I’m sorry this happened to you. The only thing I can say is that I care about you and love you. Keep moving forward, my friend.

Hey Hbus,

First I want to tell you that I love you! You’re freaking amazing, and you’re such an encouragement to me, and you are a needed member of this community and you are wanted here, and you are loved, and your life is valued.

Secondly, I want to sat that I am so proud of you, I’m proud of you for having the courage to come to the support wall, and reach out for love and support! Cause oh my goodness friend you are so worth it! We are not disappointed in you, we are not mad, we aren’t any of things. We still love you the same, and we will be here to walk along side you, and love you!

Now I want to touch on some actually topics of the post. You talk about how you were ten months clean, doing well, and then something happened. There was either an event or set of events that lead you back down the path of addiction, and I encourage you to examine that and see what that “thing” was or “things”. You mentioned working 56 hours, and we talked about it on stream some, how even when you were working before you weren’t working that much, so maybe that’s something to think about and maybe not work so much. Now friend I know that this is not easy. I work ALL THE TIME, plus go to school, have my internships etc.
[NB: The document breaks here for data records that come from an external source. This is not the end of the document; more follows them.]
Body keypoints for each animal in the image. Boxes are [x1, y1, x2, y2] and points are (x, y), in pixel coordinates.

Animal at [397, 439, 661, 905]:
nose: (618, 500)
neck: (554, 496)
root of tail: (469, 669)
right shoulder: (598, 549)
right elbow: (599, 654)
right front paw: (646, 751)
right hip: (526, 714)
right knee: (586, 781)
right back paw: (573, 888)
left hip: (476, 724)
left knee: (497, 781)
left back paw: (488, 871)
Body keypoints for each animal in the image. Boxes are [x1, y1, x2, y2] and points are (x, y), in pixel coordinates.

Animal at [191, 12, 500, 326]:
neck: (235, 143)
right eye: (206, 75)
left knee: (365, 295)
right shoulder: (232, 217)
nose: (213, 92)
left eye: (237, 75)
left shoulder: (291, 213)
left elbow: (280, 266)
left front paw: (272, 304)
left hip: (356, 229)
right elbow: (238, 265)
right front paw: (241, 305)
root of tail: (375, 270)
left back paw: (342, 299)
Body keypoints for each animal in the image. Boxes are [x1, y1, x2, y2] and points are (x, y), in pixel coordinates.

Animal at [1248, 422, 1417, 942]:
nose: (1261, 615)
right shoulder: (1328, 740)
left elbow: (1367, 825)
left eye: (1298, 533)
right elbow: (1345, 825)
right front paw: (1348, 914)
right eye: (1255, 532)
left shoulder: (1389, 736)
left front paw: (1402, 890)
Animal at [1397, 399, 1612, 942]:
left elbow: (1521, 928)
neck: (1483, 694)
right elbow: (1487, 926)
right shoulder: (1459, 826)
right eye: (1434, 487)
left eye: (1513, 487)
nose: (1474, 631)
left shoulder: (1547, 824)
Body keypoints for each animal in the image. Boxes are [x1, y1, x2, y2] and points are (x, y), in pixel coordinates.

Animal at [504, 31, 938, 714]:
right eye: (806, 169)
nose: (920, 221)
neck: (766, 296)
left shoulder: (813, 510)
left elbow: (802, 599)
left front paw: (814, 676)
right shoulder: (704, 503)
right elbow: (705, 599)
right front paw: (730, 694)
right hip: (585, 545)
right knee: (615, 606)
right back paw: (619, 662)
But I want you to know that your mental health declining is not worth that extra money you would be making by working more hours. To someone who loves money, and being able to afford things I want, this is tough. But unfortunately I told my job I couldn’t work full time while going to school because it was destroying me.

Dan touched on this some in the VOD, but I encourage you to tell your friends, like hey this isn’t the life I want to live. I don’t want to go out and and drink all the time, it’s not good for me. And hopefully your coworkers will be supportive of that, and if not I’m sorry. But don’t get discouraged, or continue just because your coworkers aren’t supportive. This fits pretty close to what I’m dealing with, with my recovery last night. I used to go smoke, and drink and use with my coworker, and with the help of my hs support group that i have in a discord dm, I gained the strength to just tell him hey I don’t want to do this anymore, I don’t want the pills, I don’t want this life.
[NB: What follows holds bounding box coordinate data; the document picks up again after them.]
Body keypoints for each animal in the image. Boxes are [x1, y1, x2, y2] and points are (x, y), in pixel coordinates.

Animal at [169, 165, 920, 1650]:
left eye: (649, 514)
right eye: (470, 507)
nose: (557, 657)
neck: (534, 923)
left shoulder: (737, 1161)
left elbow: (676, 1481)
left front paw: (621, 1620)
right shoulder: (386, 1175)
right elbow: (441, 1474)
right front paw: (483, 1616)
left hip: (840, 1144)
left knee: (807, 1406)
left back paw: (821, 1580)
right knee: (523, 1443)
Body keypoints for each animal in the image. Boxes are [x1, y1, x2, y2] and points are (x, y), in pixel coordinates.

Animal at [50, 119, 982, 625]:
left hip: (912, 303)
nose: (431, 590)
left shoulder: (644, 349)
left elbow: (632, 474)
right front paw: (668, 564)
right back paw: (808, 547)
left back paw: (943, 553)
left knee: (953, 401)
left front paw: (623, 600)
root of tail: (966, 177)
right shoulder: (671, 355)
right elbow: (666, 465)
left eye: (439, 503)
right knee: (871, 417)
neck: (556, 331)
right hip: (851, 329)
And honestly he was pissed at first, and I was ready to just continue but I knew I wanted a better life. And I know you know this just as well as I do that recovery isn’t easy, and it’s a daily freaking battle, but we will be here to walk along side you and love you, and support you. I was talking with Nate the other day about this, and we were talking about recovery. And something he said will forever stick with me, and I hope that it gives you hope as well. “Clean days don’t matter, if you don’t have freedom from the addiction in the end.” And it’s so freaking true, desire freedom not days clean. Now this isn’t saying go relapse because days clean don’t matter, but your desire for freedom from the addiction will lead to more days clean. But also remember that relapse is part of recovery.
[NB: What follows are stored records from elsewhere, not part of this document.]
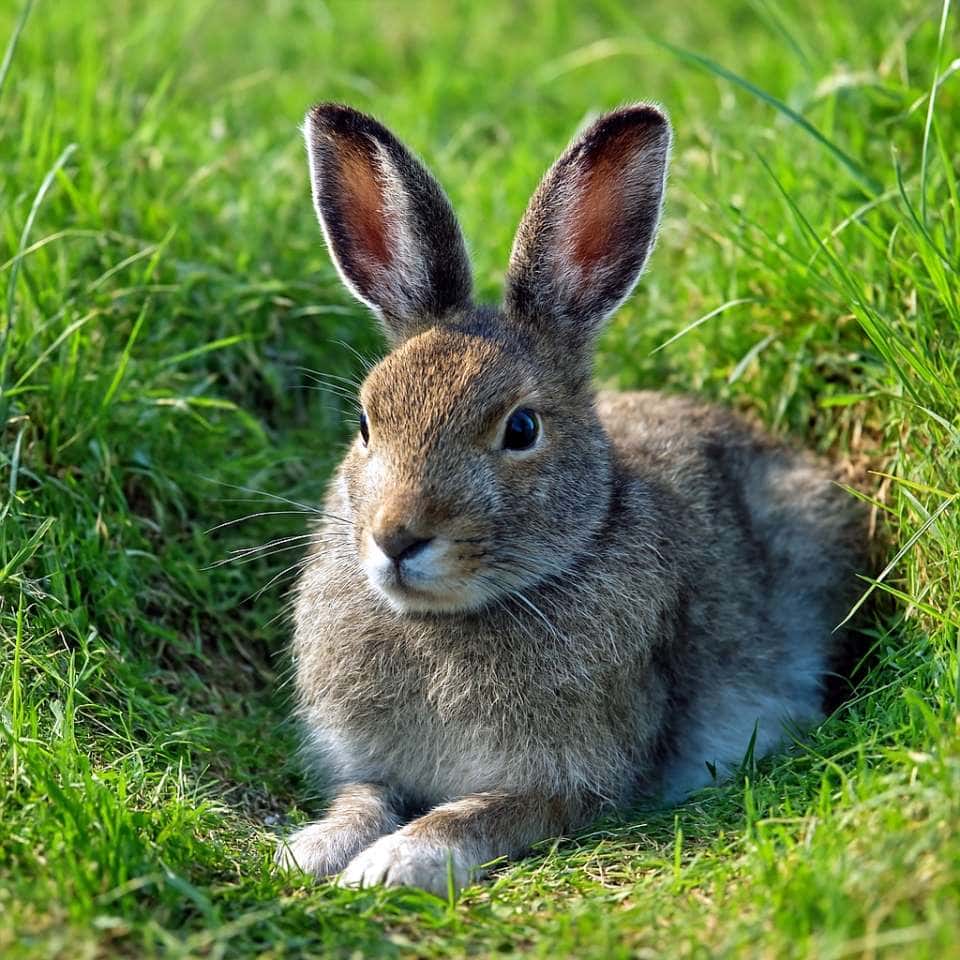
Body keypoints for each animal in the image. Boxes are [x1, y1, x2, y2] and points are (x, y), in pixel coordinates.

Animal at [275, 102, 865, 895]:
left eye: (522, 429)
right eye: (367, 422)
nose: (397, 537)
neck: (446, 621)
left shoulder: (572, 784)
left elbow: (474, 817)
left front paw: (391, 864)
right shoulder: (368, 764)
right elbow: (361, 799)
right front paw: (310, 849)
Something I struggle with in my recovery is knowing that I’m loved, and important, and I deserve love and support in life despite my relapses. And I hope you know and believe that as well, because it’s freaking true! You are freaking loved!

Hbus, I love you so much. And you mean so freaking much to me, and every time I see your name in discord or the streams it just makes me smile! Your life has value, and you’re so important. Your relapse doesn’t define you, and you can and will get through this! If you ever need someone to rant to, don’t be afraid to shoot me a message on discord! Love you so much! <3

Hold Fast, You’re Worth It
Monkey

~p.s~ sorry for the super long response here, but this topic hits my heart close to home, and I just want you to know I love you, and you’re not alone.